Lau: As China recovers, the borders are letting up at least between provinces. What’s the feeling on the ground from your team in China? Is there confidence or trepidation?
Ozden: I think things are a lot better than before, it was a very difficult time. People had to stay not only at home, but actually in their hometown that a lot of people during Chinese New Year went back to their hometowns in different provinces. We’re in Beijing, but a lot of people were dispersed in various parts of the country. Everybody’s now either back in Beijing or just coming back to Beijing now, and there’s still a 14-day quarantine as soon as you get in from any other place, so you’re gonna have to do that.
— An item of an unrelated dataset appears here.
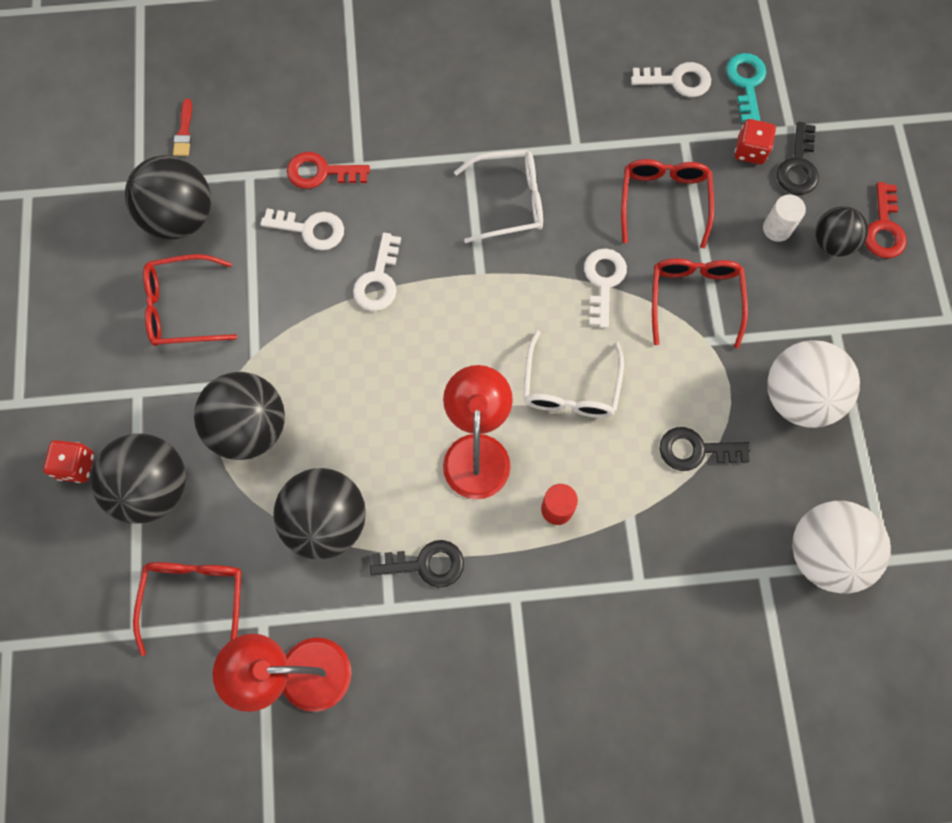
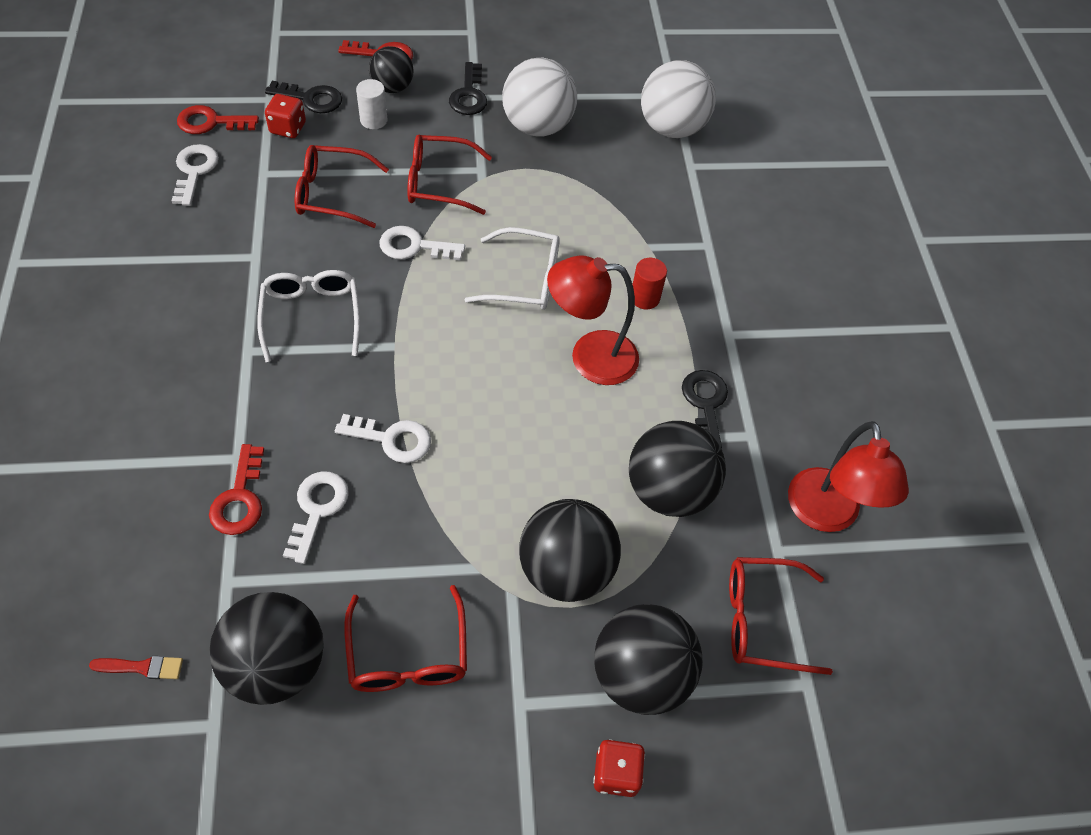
camera: 95 degrees left, 15 degrees down
black key [660,427,751,471] -> black key moved to [449,62,487,115]
turquoise key [726,53,766,122] -> red key [177,105,259,134]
But people are going back to meetings as long as you’re wearing a mask. People are meeting up, they’re a lot more social. So we can see the sunlight coming, that is what I would say. But it’s just still the early, early stages of this process. For global projects themselves, we do have that confluence of the factors that I said where, blockchain is an important part of the government’s policy. We’re going to have DCEP, the digital renminbi being issued. There’s going to be more interest from the institutional side as well in this sector, plus the potential fact that China is coming out of this first.
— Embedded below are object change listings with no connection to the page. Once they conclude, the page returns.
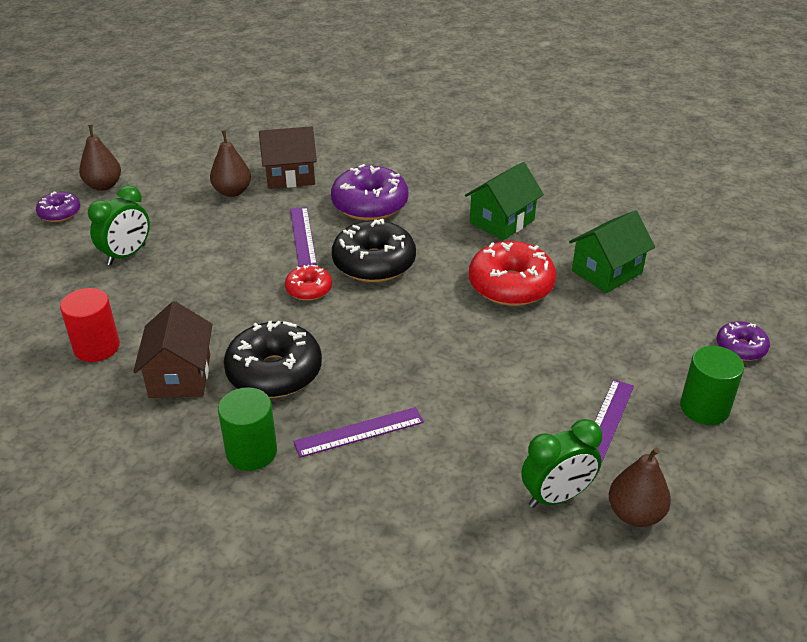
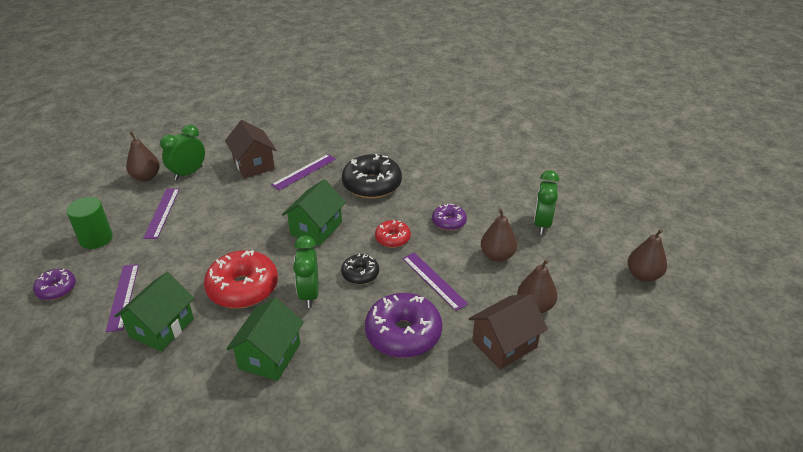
camera: 155 degrees right, 0 degrees up
purple donut [36,191,80,222] -> purple donut moved to [432,204,467,231]
red cylinder [60,288,120,362] -> none
brown house [133,301,213,398] -> brown house moved to [225,120,277,178]
green cylinder [218,387,277,471] -> none
black donut [332,219,416,282] -> black donut [341,253,379,284], size x0.54
none -> purple ruler [106,264,139,332]
none -> green house [282,179,346,246]
none -> green clock [293,235,319,308]
none -> brown pear [481,209,517,262]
We see it in the early stages of that happening. So I think that’s a really interesting dynamic for global projects to really look at China and what’s available there, not only in terms of fundraising, but there are groups that want to acquire technologies that want to perhaps even have development teams outsource to develop their projects to, and that could run from anywhere.
Lau: It can come from anywhere, it could come from Asia. And frankly, it can come from wherever you’re sheltered in place in the world. And I think it’s not about geography more than it’s all about mindset. So for the founders out there who are experiencing some deep pain as everyone else is in this market, there’s a lot to do when the health of the world recovers. And there’s a lot for you to do. So just hang on, and that growth mindset must still be there.
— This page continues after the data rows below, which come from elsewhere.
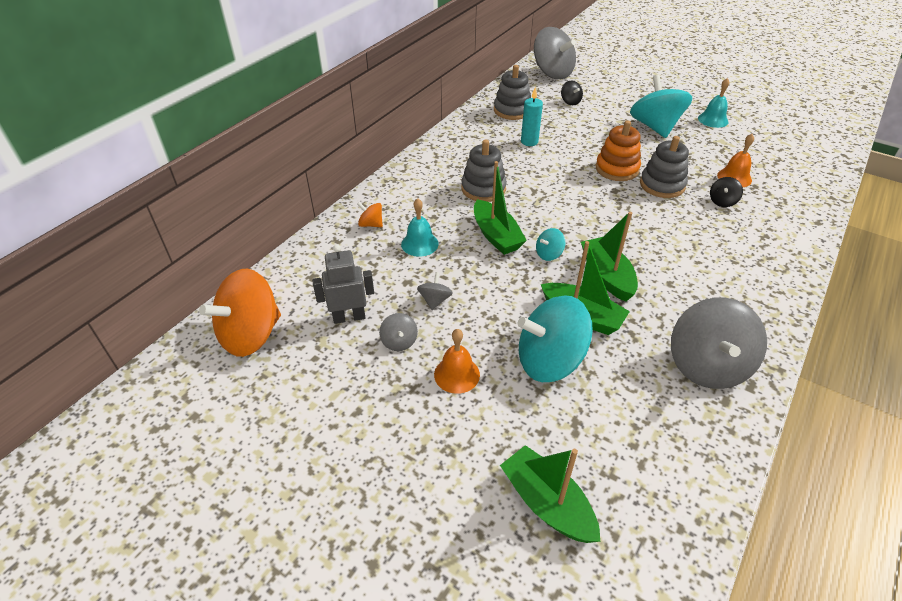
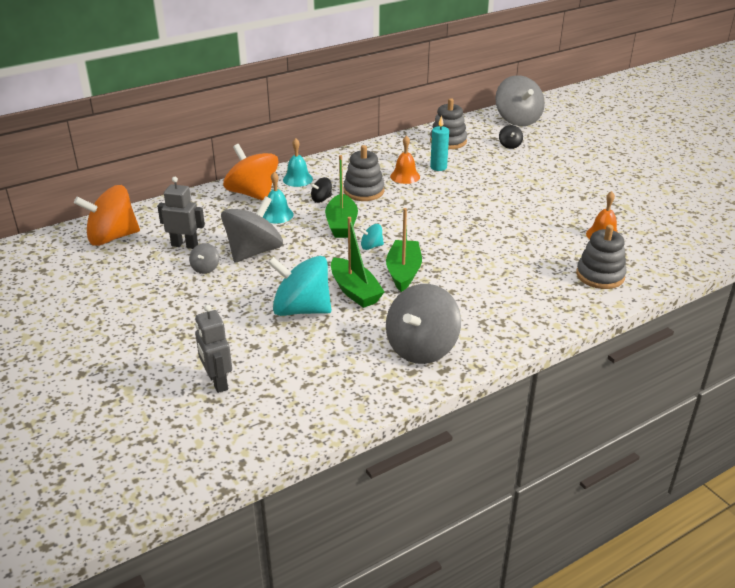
camera: 25 degrees right, 10 degrees down
orange spinning top [357,202,383,227] -> orange spinning top [223,144,278,201], size x2.27
grey spinning top [417,272,453,310] -> grey spinning top [221,196,283,262], size x2.27
orange bell [434,329,480,394] -> orange bell moved to [390,135,420,184]
green boat [500,445,600,543] -> grey robot [195,304,232,393]
orange stacking toy [596,120,641,181] -> none
turquoise spinning top [630,75,692,138] -> none
grey stacking toy [640,136,689,198] -> grey stacking toy moved to [576,225,627,289]
turquoise bell [698,78,729,128] -> turquoise bell moved to [283,138,313,187]
black spinning top [710,177,743,207] -> black spinning top moved to [311,177,332,203]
Ozden: Absolutely, Angie, our industry is very resilient. It’s absolutely conditioned to know that there’s multiple shocks because we’ve had so many cycles. We already are used to working from a decentralized, distributed fashion. And I think we’re very flexible and we move fast. So these types of situations in some ways are really advantageous for our industry because we’re already used to it, we’re already used to crashes.
Lau: We’re already used to it, we’ve been stress-tested. We continue to remain resilient. Thank you so much for this. Omer, it’s a pleasure to talk to you and get that insight from China as well. I often say that Asia — literally when it comes to time zones — lives in the future.
And sometimes as they are seeing, on the other side of the curve of this pandemic, we are seeing business return and we are seeing a different type of dynamic that’s happening in Asia. So if that’s going to be our crystal ball, it’s a good one to reveal. And I appreciate you sharing that. So stay well, stay in place where you are and stay well.
Ozden: Angie, same to you and same to everybody else in your audience. Have a great day.